The government has announced plans to revive regional newspapers. Director of Information Gwaro Ogaro said the publications would promote integration of communities, according to a KNA report published in My.Gov last week.
Kenya’s state-run rural press project goes back to 1974, a joint initiative with Unesco. The UN educational and cultural agency handed over the project to the government in 1991. At that time there were 11 rural newspapers serving about 85 per cent of the population, according to Regional Publications head Winifred Kitonga.
But all those newspapers folded over time.
The government of Mwai Kibaki attempted to revive the publications about ten years ago but the initiative floundered. Instead, the state ended up publishing a weekly newspaper called Kenya Today.
The paper ran for three years and ceased publication in December 2011, amid claims of misappropriation of taxpayer’s money.
Since last year, the government has been circulating the free weekly newspaper My.Gov. It carries adverts and articles about government programmes and opportunities for the youth and other groups.

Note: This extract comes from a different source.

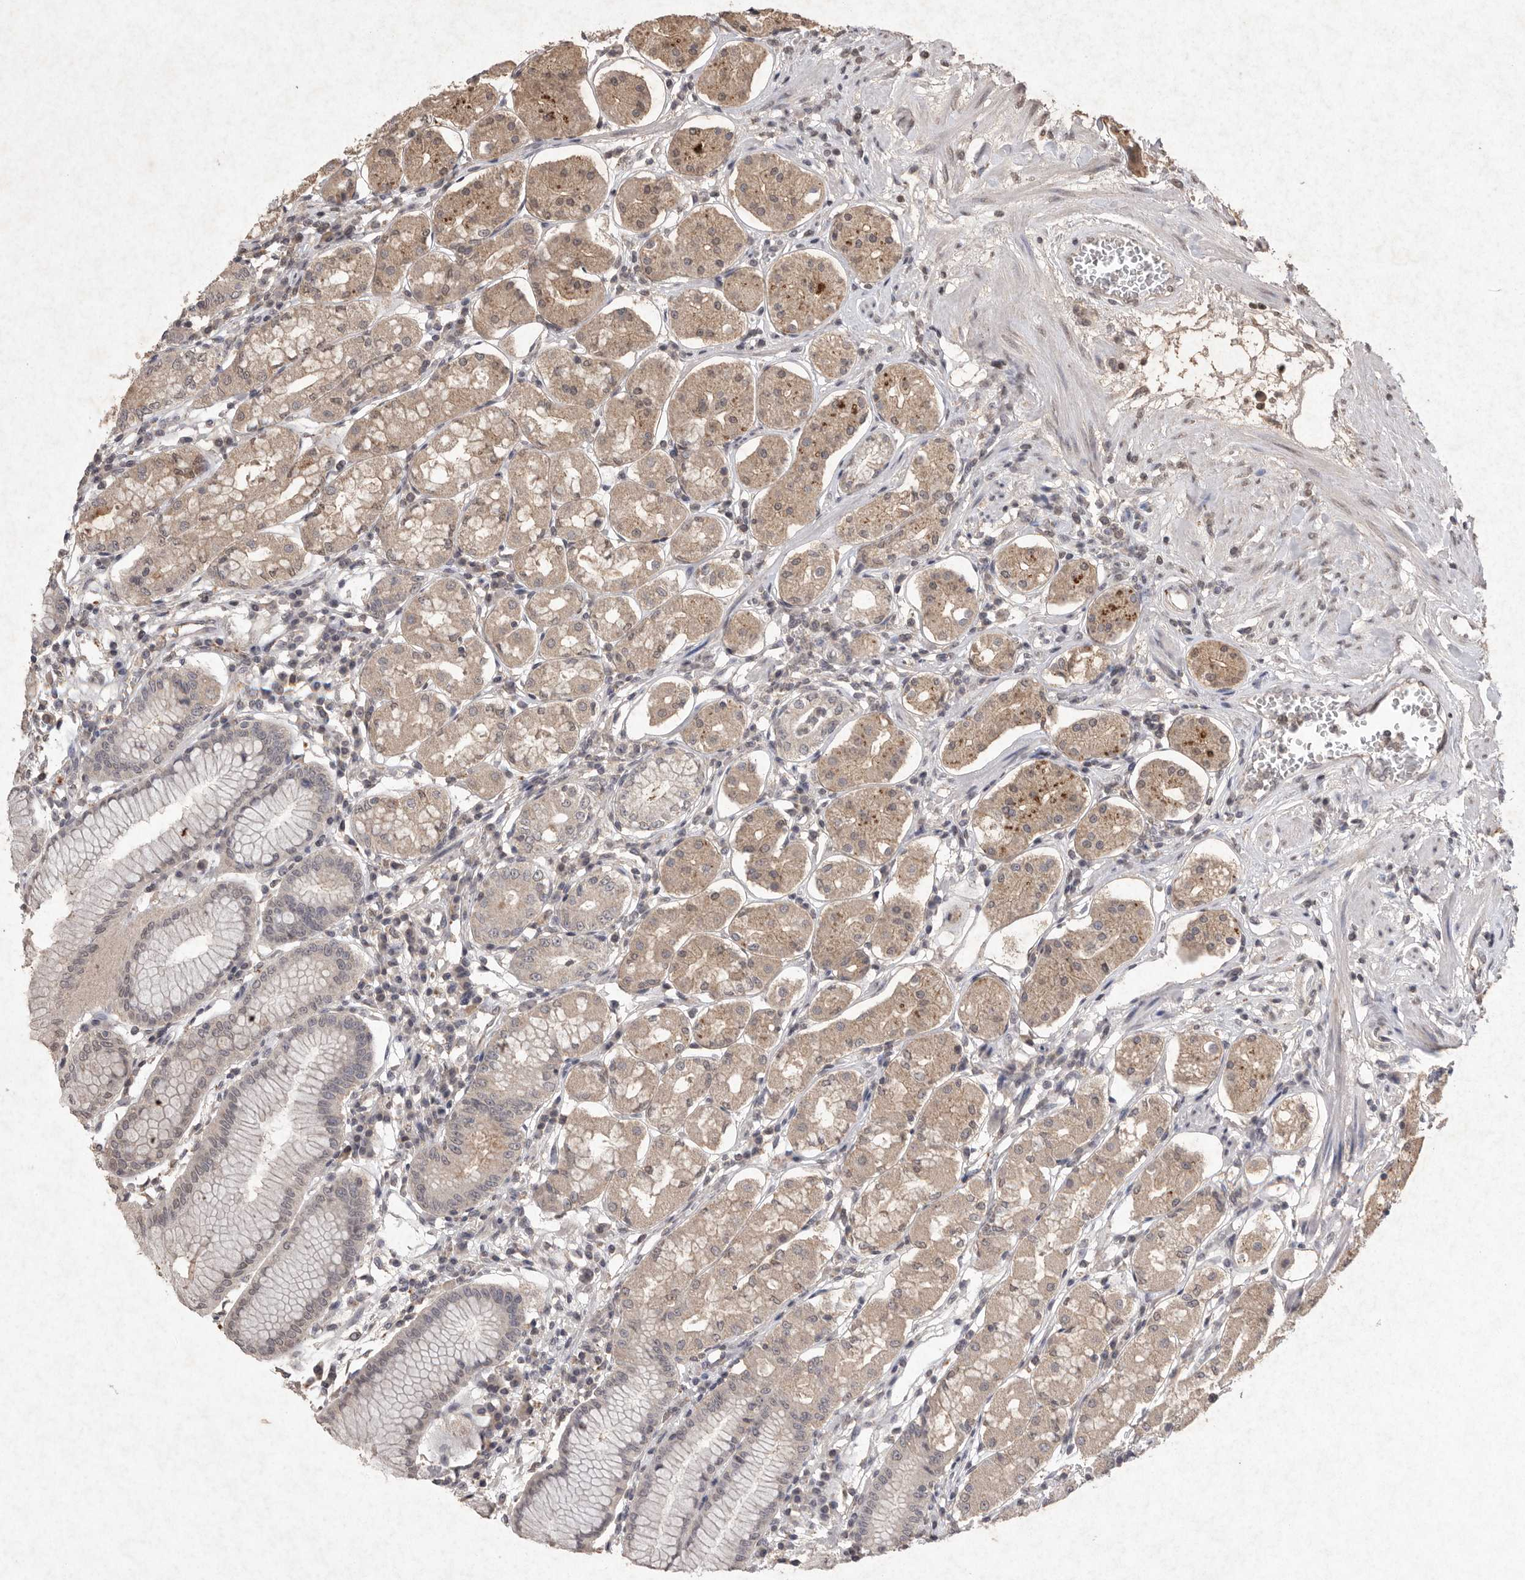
{"staining": {"intensity": "weak", "quantity": "25%-75%", "location": "cytoplasmic/membranous"}, "tissue": "stomach", "cell_type": "Glandular cells", "image_type": "normal", "snomed": [{"axis": "morphology", "description": "Normal tissue, NOS"}, {"axis": "topography", "description": "Stomach"}, {"axis": "topography", "description": "Stomach, lower"}], "caption": "Glandular cells show weak cytoplasmic/membranous staining in about 25%-75% of cells in benign stomach.", "gene": "APLNR", "patient": {"sex": "female", "age": 56}}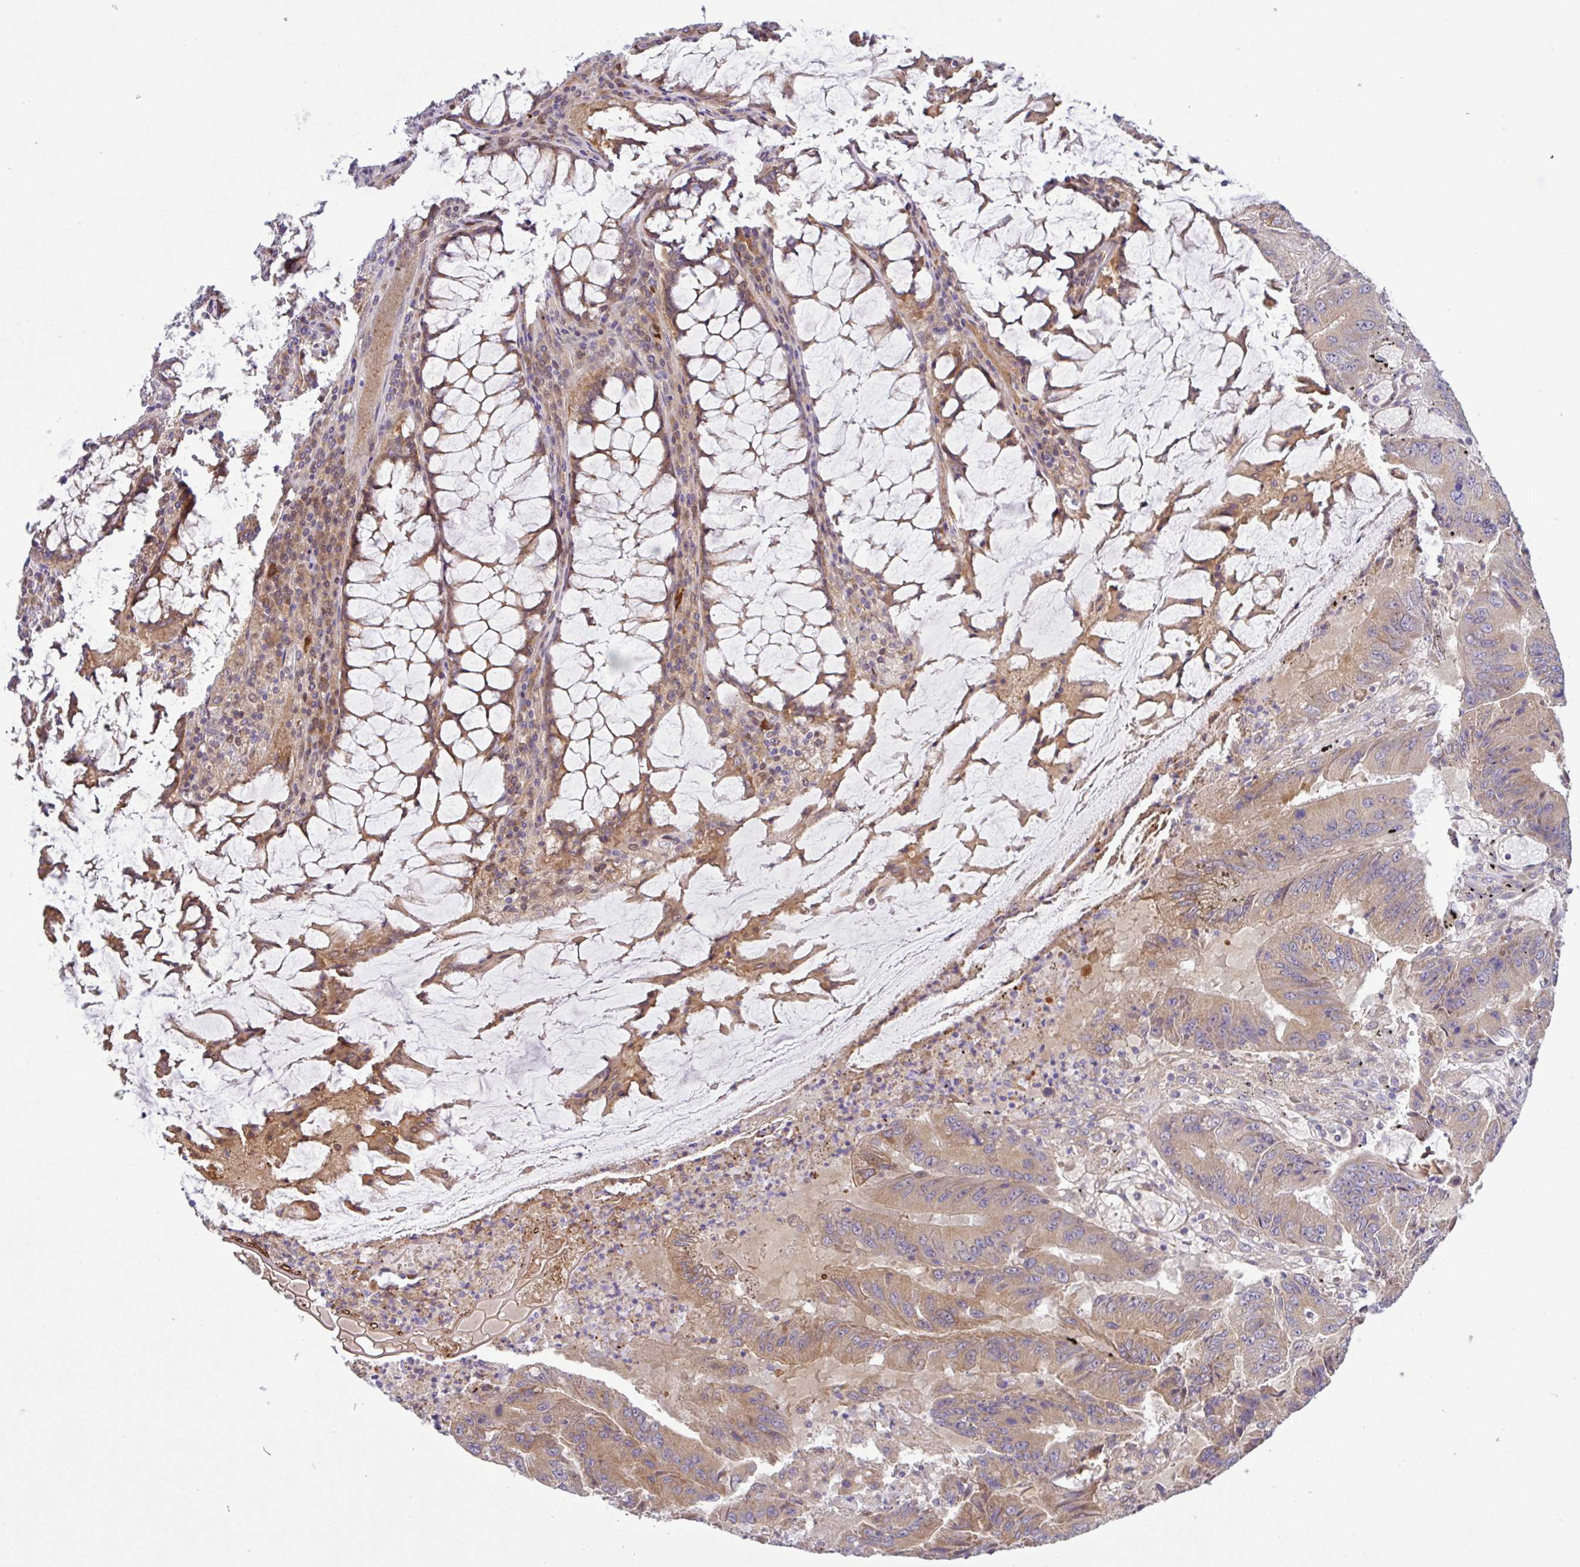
{"staining": {"intensity": "moderate", "quantity": ">75%", "location": "cytoplasmic/membranous"}, "tissue": "colorectal cancer", "cell_type": "Tumor cells", "image_type": "cancer", "snomed": [{"axis": "morphology", "description": "Adenocarcinoma, NOS"}, {"axis": "topography", "description": "Colon"}], "caption": "Immunohistochemistry (IHC) of colorectal adenocarcinoma reveals medium levels of moderate cytoplasmic/membranous positivity in about >75% of tumor cells.", "gene": "UBE4A", "patient": {"sex": "male", "age": 53}}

From this very brief outline, it is certain that government press has not fared well. Matters are complicated by the fact that around the world advances in information and communications technologies are proving a big challenge in running print publications. There is the power of social media to contend with – and of course the private mainstream media with the money and long experience in these matters.
Director of Information Gwaro (Picture above) apparently did not give details about how and when the proposed revival of the rural press will happen, especially at a time when the government has announced austerity measures due to ballooning public expenditure.
A case can be made for vibrant government media. A graphic circulating in social media last week showed that most of Kenya’s media houses are private entities largely owned by or connected to politicians. That means the bulk of information consumed by the public is in private hands. If information is power, it is certain that media owners wield immense influence on citizens’ awareness of and choices about public affairs.
The government ought to invest in media outlets that exclusively serve public, non-partisan interest. Whether newspapers can play this role effectively is, however, open to debate.
The performance of KBC over the years does not inspire much optimism. It has suffered from inadequate funding and poor management for a long time. The public broadcaster’s managers appeared before the Senate ICT committee in July and painted a picture of a crippled institution.
KBC is groaning under the weight a humongous loan it got from Japan way back in 1989, which has now grown to over Sh40 billion. That was 30 years ago.
The corporation is unable to remit statutory charges to relevant authorities. It has not paid Sh205 million to Kenya Revenue Authority despite deducting the money from its employees.
KBC management says the broadcaster spends Sh180 million every month on recurrent expenditure. But it makes only half of that: Sh90 million.
The corporation has not paid Sh127 million for satellite operations. Deductions from employees are not remitted to Saccos. Nor does KBC remit staff pension contributions.
The broadcaster’s woes should serve as a cautionary tale about state-run media in the era of ICTs and a liberalised industry.